▶ _Exercise objective_
Count each line below that has the word "shoulder" in it, and give only the total.

┌──

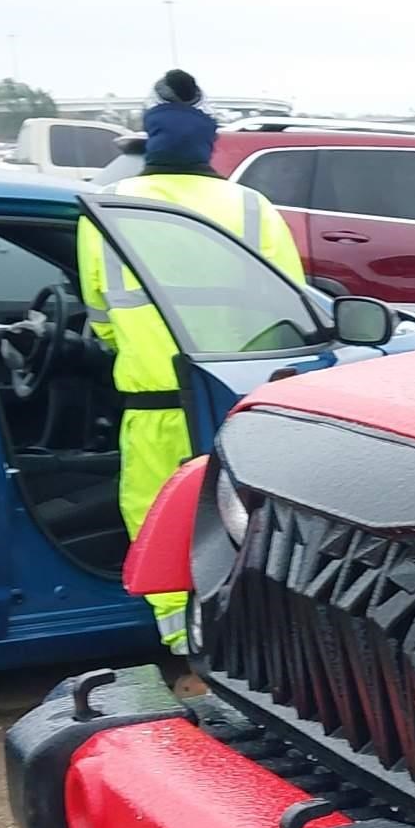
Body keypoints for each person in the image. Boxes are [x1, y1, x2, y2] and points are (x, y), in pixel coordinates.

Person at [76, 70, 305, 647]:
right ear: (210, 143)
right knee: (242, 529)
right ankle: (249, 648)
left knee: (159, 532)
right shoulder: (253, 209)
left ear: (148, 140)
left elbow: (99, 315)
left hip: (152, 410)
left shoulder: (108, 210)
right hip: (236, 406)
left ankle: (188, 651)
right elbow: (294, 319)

└──
┌──

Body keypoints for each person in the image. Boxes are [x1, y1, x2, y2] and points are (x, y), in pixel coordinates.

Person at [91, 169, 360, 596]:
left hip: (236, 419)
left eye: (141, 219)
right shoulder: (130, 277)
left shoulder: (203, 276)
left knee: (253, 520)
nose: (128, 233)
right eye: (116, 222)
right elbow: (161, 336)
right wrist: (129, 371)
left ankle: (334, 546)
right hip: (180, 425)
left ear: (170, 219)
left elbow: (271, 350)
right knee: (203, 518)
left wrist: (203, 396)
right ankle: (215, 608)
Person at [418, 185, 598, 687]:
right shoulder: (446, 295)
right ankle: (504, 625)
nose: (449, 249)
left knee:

└──

▶ _Result for this exercise_
5